• Assignment: Please find all lines in the data that hold the string "knee" and copy them.

[Saved data entries]
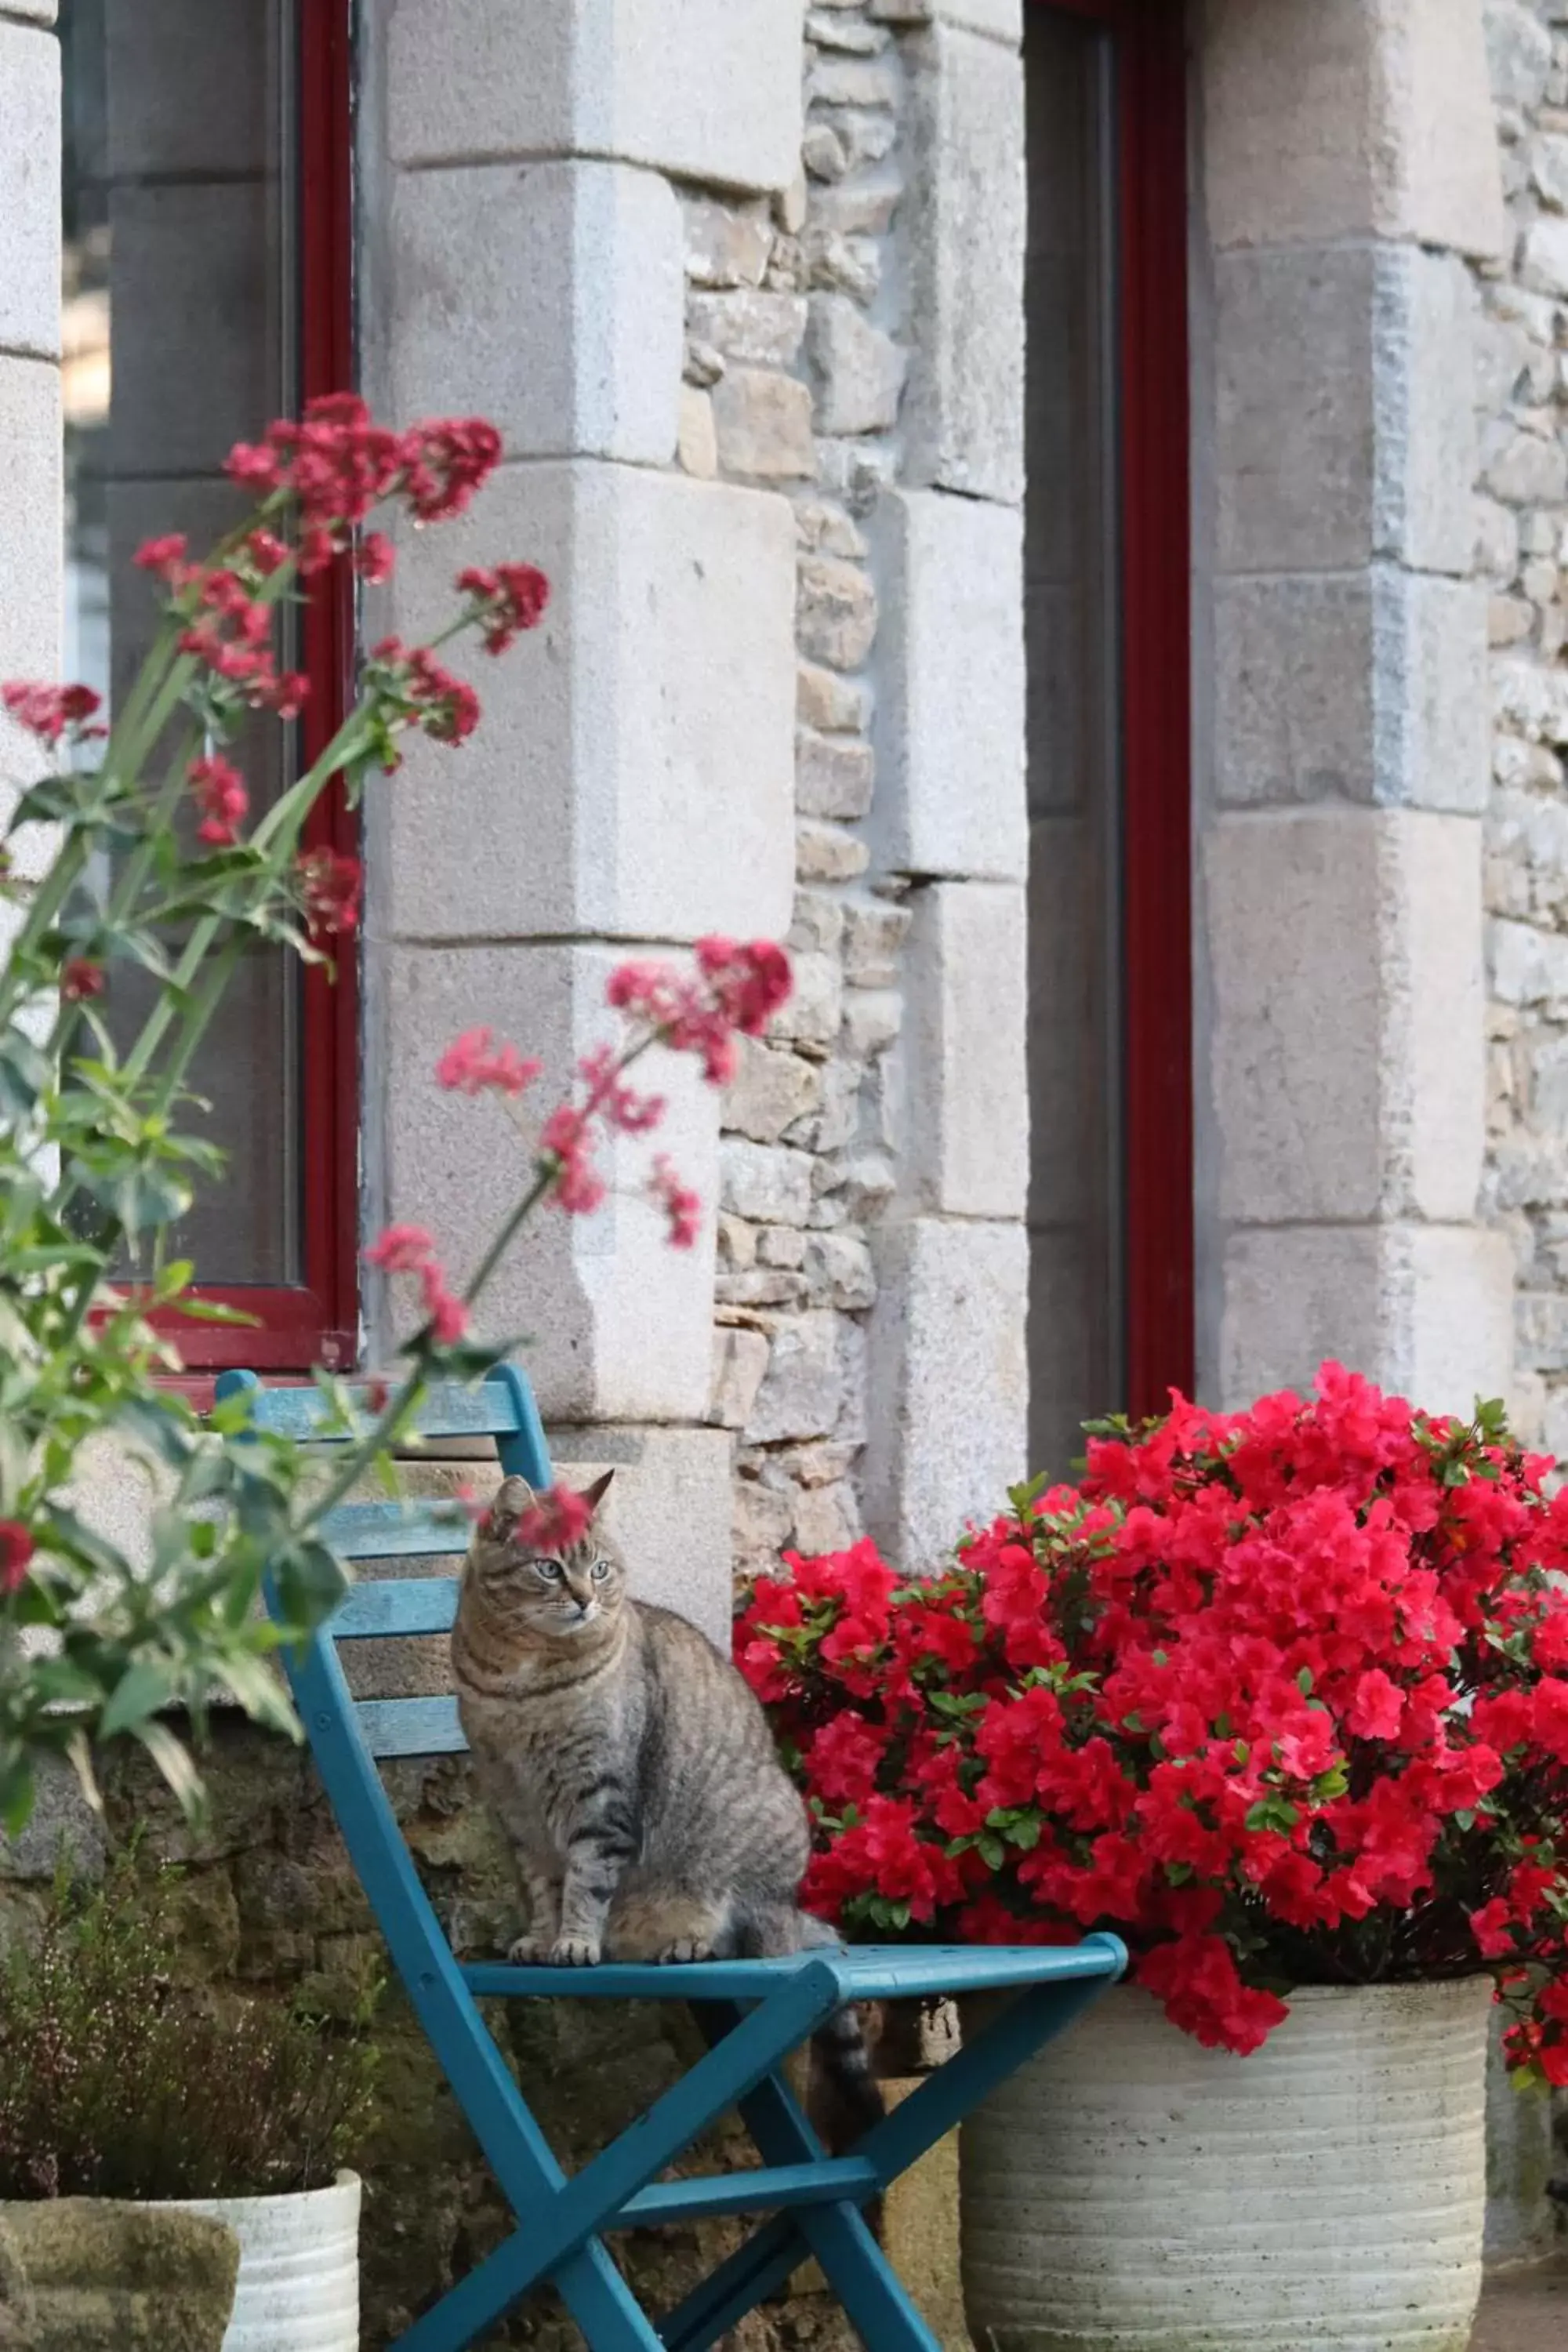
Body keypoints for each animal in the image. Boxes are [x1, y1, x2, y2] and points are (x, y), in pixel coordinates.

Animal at [453, 1477, 884, 2145]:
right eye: (550, 1569)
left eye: (600, 1569)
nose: (585, 1600)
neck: (522, 1684)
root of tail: (794, 1909)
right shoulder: (514, 1806)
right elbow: (542, 1886)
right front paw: (542, 1937)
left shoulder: (600, 1796)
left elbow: (585, 1881)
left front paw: (574, 1941)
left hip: (746, 1871)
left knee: (754, 1942)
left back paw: (691, 1944)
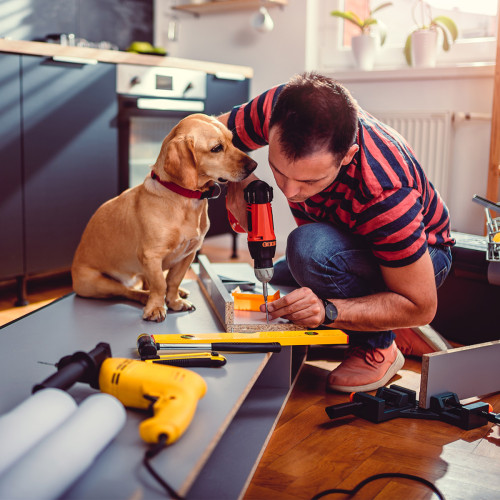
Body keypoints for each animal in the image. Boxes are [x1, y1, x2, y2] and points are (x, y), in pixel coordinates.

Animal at [71, 114, 258, 322]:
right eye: (216, 148)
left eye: (232, 140)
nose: (254, 165)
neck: (185, 199)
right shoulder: (151, 256)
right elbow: (159, 284)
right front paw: (155, 307)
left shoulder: (188, 255)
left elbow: (173, 280)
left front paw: (175, 301)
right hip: (97, 283)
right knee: (128, 291)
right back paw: (144, 298)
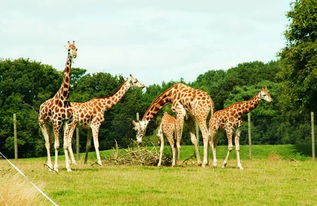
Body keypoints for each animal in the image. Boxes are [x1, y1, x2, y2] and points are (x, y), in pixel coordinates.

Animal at [38, 40, 78, 172]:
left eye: (76, 48)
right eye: (69, 50)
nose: (74, 55)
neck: (64, 98)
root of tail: (41, 106)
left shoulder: (66, 122)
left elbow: (64, 145)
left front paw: (68, 167)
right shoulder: (57, 122)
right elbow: (56, 145)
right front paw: (56, 167)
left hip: (50, 125)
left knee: (49, 142)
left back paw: (49, 165)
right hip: (43, 123)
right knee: (47, 143)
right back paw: (50, 166)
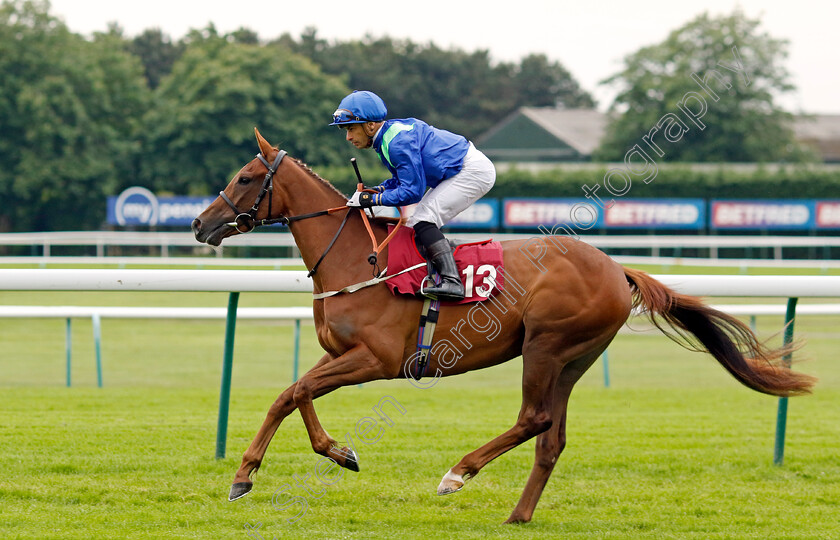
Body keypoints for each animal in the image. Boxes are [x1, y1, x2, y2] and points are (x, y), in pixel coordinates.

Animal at [194, 129, 816, 524]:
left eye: (246, 176)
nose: (201, 224)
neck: (356, 260)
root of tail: (617, 269)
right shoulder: (339, 353)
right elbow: (290, 394)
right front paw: (283, 466)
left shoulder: (376, 360)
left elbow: (296, 391)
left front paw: (275, 466)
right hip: (573, 360)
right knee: (552, 438)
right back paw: (519, 514)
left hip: (545, 345)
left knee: (533, 419)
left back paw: (458, 473)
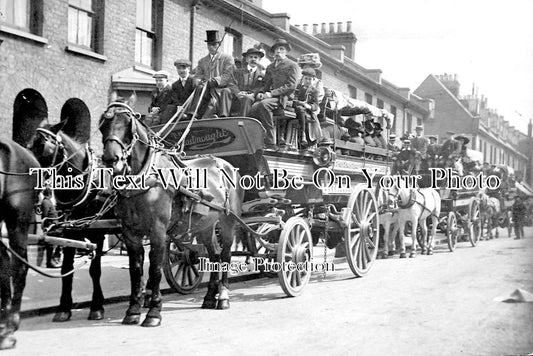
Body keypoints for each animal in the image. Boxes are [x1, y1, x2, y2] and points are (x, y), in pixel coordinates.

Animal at [28, 125, 109, 322]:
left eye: (44, 148)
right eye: (30, 145)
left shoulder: (98, 234)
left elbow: (95, 271)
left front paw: (97, 306)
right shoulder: (69, 233)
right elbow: (66, 269)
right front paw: (64, 307)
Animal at [99, 101, 243, 328]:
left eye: (127, 125)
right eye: (103, 126)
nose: (111, 158)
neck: (146, 177)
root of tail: (226, 164)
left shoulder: (158, 231)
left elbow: (155, 269)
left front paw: (153, 312)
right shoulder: (130, 233)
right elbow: (136, 271)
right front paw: (133, 311)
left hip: (228, 221)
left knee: (226, 255)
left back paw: (223, 297)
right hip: (205, 225)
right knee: (214, 255)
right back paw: (209, 297)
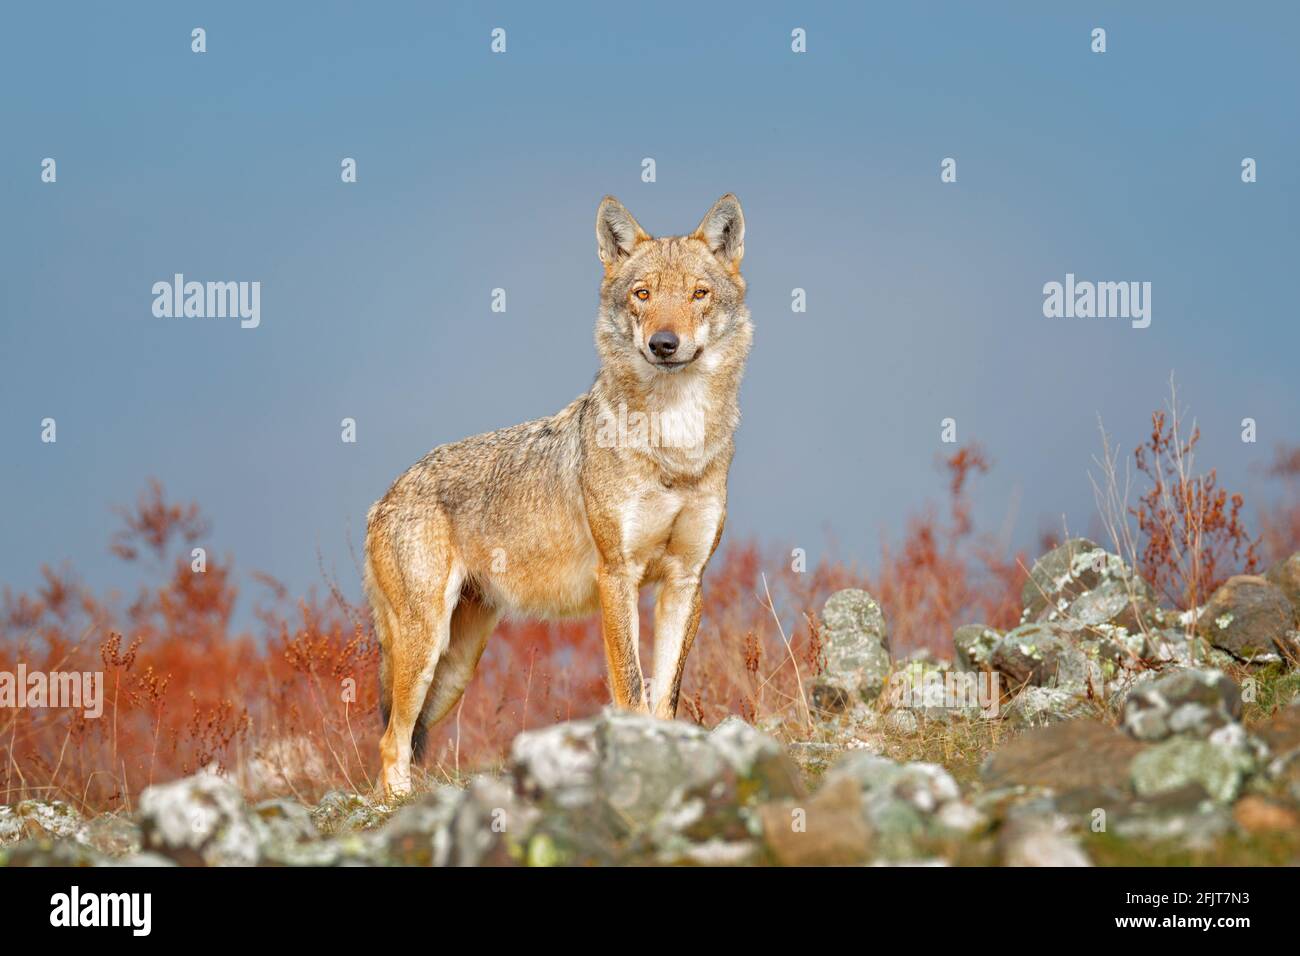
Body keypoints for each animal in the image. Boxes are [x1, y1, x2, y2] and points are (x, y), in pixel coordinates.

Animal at [364, 192, 754, 790]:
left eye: (698, 294)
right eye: (643, 295)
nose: (664, 344)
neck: (675, 445)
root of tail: (383, 496)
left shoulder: (686, 581)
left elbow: (665, 697)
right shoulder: (616, 576)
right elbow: (631, 689)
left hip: (456, 666)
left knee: (405, 737)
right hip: (424, 646)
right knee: (391, 740)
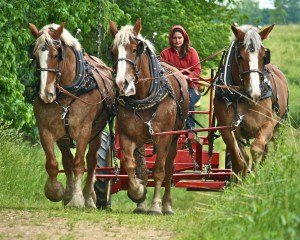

• Task answer:
left knee: (754, 1942)
right knee: (128, 291)
left knee: (49, 142)
right knee: (47, 143)
right knee: (552, 438)
left knee: (533, 419)
left knee: (226, 255)
right knee: (214, 255)
left knee: (405, 737)
right knee: (391, 740)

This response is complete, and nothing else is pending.